It has been nearly thirty years since the original TRON made waves with its then groundbreaking visual effects. Visual effects have caught up with the visionary ideas of the digital world of the original, making the sequel a visual treat. Unfortunately, the story is less compelling.
Sam Flynn (Garrett Hedlund, FRIDAY NIGHT LIGHTS) idolized his father Kevin (Jeff Bridges, THE BIG LEBOWSKI), a brilliant computer programming who dreamed of creating a perfect world inside the computer. He called this world The Grid and promised to show it to Sam one day, but then he disappeared. Sam has grown despising what ENCOM, the company his father ran. Each year he plays a prank on the company to get under their skin. Then his father's old partner Alan Bradley (Bruce Boxleitner, TV's BABYLON 5) comes to him with news that he's received a page from his father's old office. When Sam goes to investigate, he stumbles across his father's work and inadvertently gets transported into The Grid.
In the digital world, he is thrust into gladiator-like games run by Clu, an un-aged Program version of his father. He has taken control of The Grid, ruling over it like a dictator and seeking out Kevin in order to take his "perfect" world to the real world. And he has employed the digital world protector Tron as his enforcer. Luckily, Sam is rescued from the games by Quorra (Olivia Wilde, TV's THE O.C.), Kevin's right-hand woman. Sam wants to free his father, but Kevin is not so sure that leaving the fortress he has built is safe.
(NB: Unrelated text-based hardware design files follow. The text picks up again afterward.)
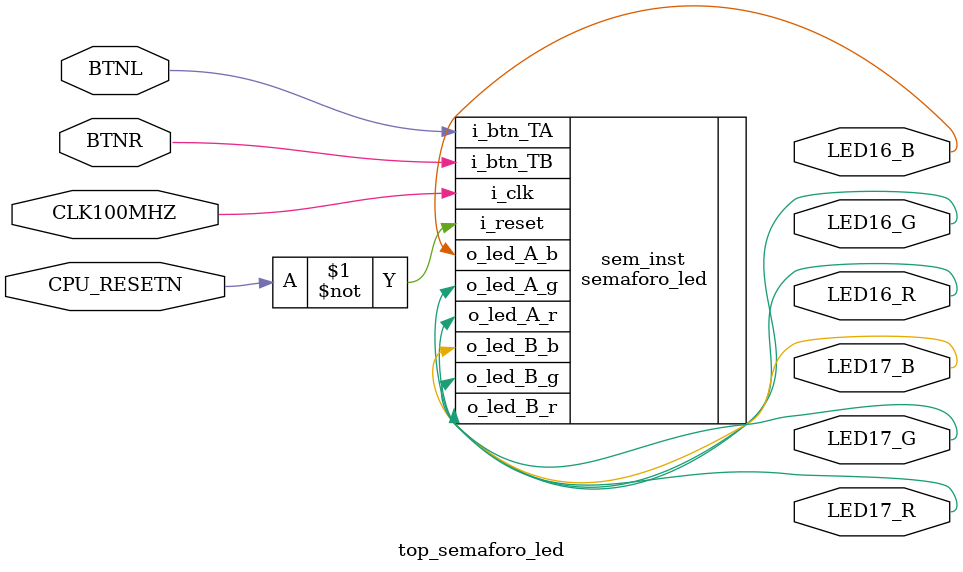
<source format=sv>
module top_semaforo_led(
        input  logic CLK100MHZ, CPU_RESETN,
        input  logic BTNL, BTNR,
        output logic LED16_B, LED16_G, LED16_R,
        output logic LED17_B, LED17_G, LED17_R
    );

    logic [1:0] color_A;
    logic [1:0] color_B;

    semaforo_led sem_inst (
        .i_clk     (CLK100MHZ),
        .i_reset   (~CPU_RESETN),
        .i_btn_TA  (BTNL),
        .i_btn_TB  (BTNR),
        .o_led_A_r (LED16_R),
        .o_led_A_g (LED16_G),
        .o_led_A_b (LED16_B),
        .o_led_B_r (LED17_R),
        .o_led_B_g (LED17_G),
        .o_led_B_b (LED17_B)
    );

endmodule
</source>
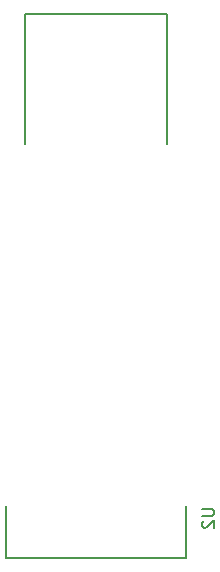
<source format=gbr>
%TF.GenerationSoftware,KiCad,Pcbnew,7.0.10*%
%TF.CreationDate,2024-02-19T12:02:35-07:00*%
%TF.ProjectId,jamie,6a616d69-652e-46b6-9963-61645f706362,rev?*%
%TF.SameCoordinates,Original*%
%TF.FileFunction,Legend,Bot*%
%TF.FilePolarity,Positive*%
%FSLAX46Y46*%
G04 Gerber Fmt 4.6, Leading zero omitted, Abs format (unit mm)*
G04 Created by KiCad (PCBNEW 7.0.10) date 2024-02-19 12:02:35*
%MOMM*%
%LPD*%
G01*
G04 APERTURE LIST*
%ADD10C,0.150000*%
%ADD11C,0.127000*%
G04 APERTURE END LIST*
D10*
X176619819Y-109568095D02*
X177429342Y-109568095D01*
X177429342Y-109568095D02*
X177524580Y-109615714D01*
X177524580Y-109615714D02*
X177572200Y-109663333D01*
X177572200Y-109663333D02*
X177619819Y-109758571D01*
X177619819Y-109758571D02*
X177619819Y-109949047D01*
X177619819Y-109949047D02*
X177572200Y-110044285D01*
X177572200Y-110044285D02*
X177524580Y-110091904D01*
X177524580Y-110091904D02*
X177429342Y-110139523D01*
X177429342Y-110139523D02*
X176619819Y-110139523D01*
X176715057Y-110568095D02*
X176667438Y-110615714D01*
X176667438Y-110615714D02*
X176619819Y-110710952D01*
X176619819Y-110710952D02*
X176619819Y-110949047D01*
X176619819Y-110949047D02*
X176667438Y-111044285D01*
X176667438Y-111044285D02*
X176715057Y-111091904D01*
X176715057Y-111091904D02*
X176810295Y-111139523D01*
X176810295Y-111139523D02*
X176905533Y-111139523D01*
X176905533Y-111139523D02*
X177048390Y-111091904D01*
X177048390Y-111091904D02*
X177619819Y-110520476D01*
X177619819Y-110520476D02*
X177619819Y-111139523D01*
D11*
%TO.C,U2*%
X175260000Y-113665000D02*
X160020000Y-113665000D01*
X160020000Y-113665000D02*
X160020000Y-109295000D01*
X175260000Y-109295000D02*
X175260000Y-113665000D01*
X173650000Y-78645000D02*
X173650000Y-67625000D01*
X173650000Y-67625000D02*
X161630000Y-67625000D01*
X161630000Y-67625000D02*
X161630000Y-78645000D01*
%TD*%
M02*

</source>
Sam's motivation is simple — save my dad. But we never feel it. Their relationship is never developed. His rescue doesn't mean anything either. At best, his presence in the real world might move ENCOM to make their new OS open source… wow. Kevin's motivations are muddy. Is he fighting to save his son, The Grid, or the magical digital beings that The Grid created? There are times it seems to change within the same scene. The most interesting character turns out to be Quorra. She has a quirky innocence. When she asks Sam if he knows Jules Verne and he says he does, she replies, "What is he like?" Too bad that nice color is used for two or three lines and then abandoned for another chase sequence.
Without any strong thread to pull us through the world, the film takes on no more meaning than an amusement park ride. Like an amusement park ride, the film has its ups and downs and excitements, but it's has no more meaning than the visceral experience. After a while one keeps thinking of films that did similar story elements better. THE MATRIX had a hero with something really on the line when he went into a digital world. When Sam slides into a gun turret seat of a jet, I was expecting him to be shooting at neon TIE Fighters.
While you can find shades of Zen philosophy, man vs. creation or corporate corruption themes in the story, it is never part of the coding. The real digital bits are impressive. The cycles with their digital wakes are cool as hell. But in the end, TRON: LEGACY is much like its digital version of a young Jeff Bridges. Periodically convincing.